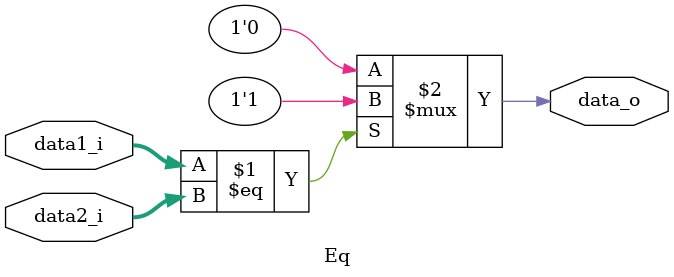
<source format=v>
module Eq(
	data1_i,
	data2_i,
	data_o
);

input [31:0]data1_i, data2_i;
output data_o;

assign data_o = (data1_i == data2_i)?1'b1:1'b0;

endmodule


</source>
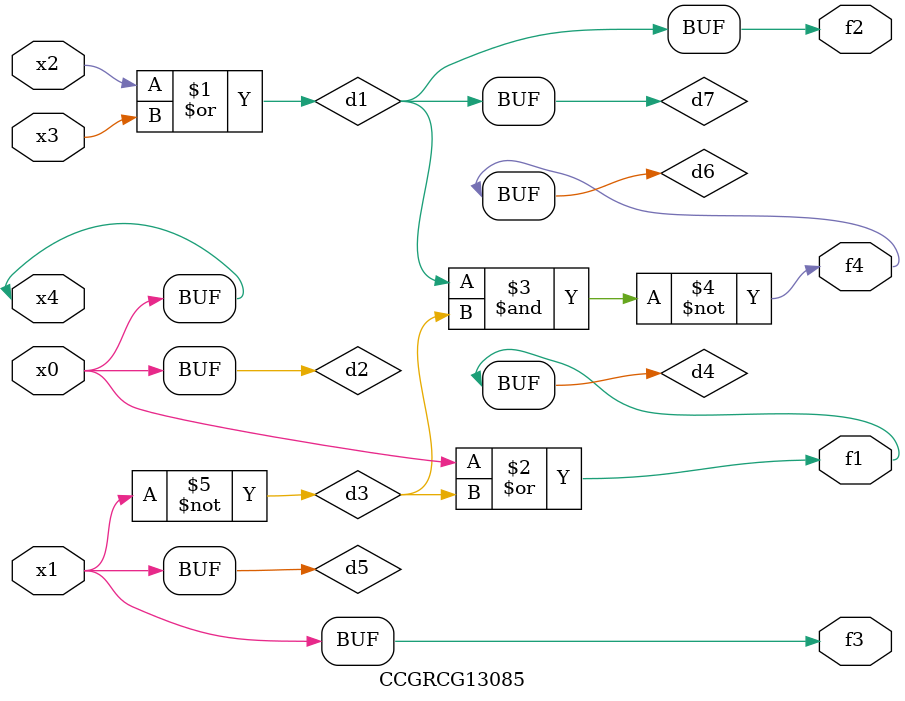
<source format=v>
module CCGRCG13085(
	input x0, x1, x2, x3, x4,
	output f1, f2, f3, f4
);

	wire d1, d2, d3, d4, d5, d6, d7;

	or (d1, x2, x3);
	buf (d2, x0, x4);
	not (d3, x1);
	or (d4, d2, d3);
	not (d5, d3);
	nand (d6, d1, d3);
	or (d7, d1);
	assign f1 = d4;
	assign f2 = d7;
	assign f3 = d5;
	assign f4 = d6;
endmodule

</source>
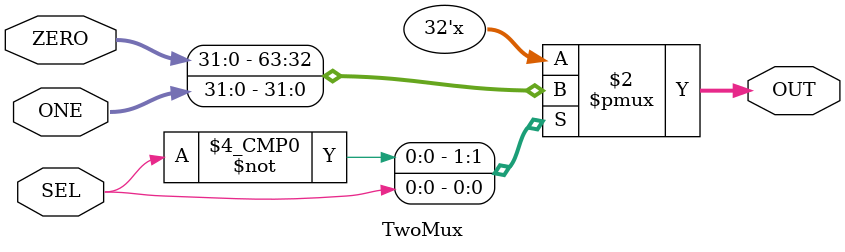
<source format=sv>
`timescale 1ns / 1ps

module TwoMux(
    input logic SEL,
    input logic [31:0] ZERO,
    input logic [31:0] ONE,
    output logic [31:0] OUT
    );
    
    //Create a generic two-to-one MUX to be used for the ALU.
    always_comb begin
        case(SEL)
            1'b0: begin OUT = ZERO; end
            1'b1: begin OUT = ONE; end
            default: begin OUT = 32'd0; end
        endcase
    end
    
endmodule

</source>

----

TASK STATEMENT:
Transcribe the listing above verbatim. No picture belongs in the result.

RESPONSE AREA:
<source format=v>
module Eq(
	data1_i,
	data2_i,
	data_o
);

input [31:0]data1_i, data2_i;
output data_o;

assign data_o = (data1_i == data2_i)?1'b1:1'b0;

endmodule


</source>
<source format=v>
module CCGRCG13085(
	input x0, x1, x2, x3, x4,
	output f1, f2, f3, f4
);

	wire d1, d2, d3, d4, d5, d6, d7;

	or (d1, x2, x3);
	buf (d2, x0, x4);
	not (d3, x1);
	or (d4, d2, d3);
	not (d5, d3);
	nand (d6, d1, d3);
	or (d7, d1);
	assign f1 = d4;
	assign f2 = d7;
	assign f3 = d5;
	assign f4 = d6;
endmodule

</source>
<source format=sv>
`timescale 1ns / 1ps

module TwoMux(
    input logic SEL,
    input logic [31:0] ZERO,
    input logic [31:0] ONE,
    output logic [31:0] OUT
    );
    
    //Create a generic two-to-one MUX to be used for the ALU.
    always_comb begin
        case(SEL)
            1'b0: begin OUT = ZERO; end
            1'b1: begin OUT = ONE; end
            default: begin OUT = 32'd0; end
        endcase
    end
    
endmodule

</source>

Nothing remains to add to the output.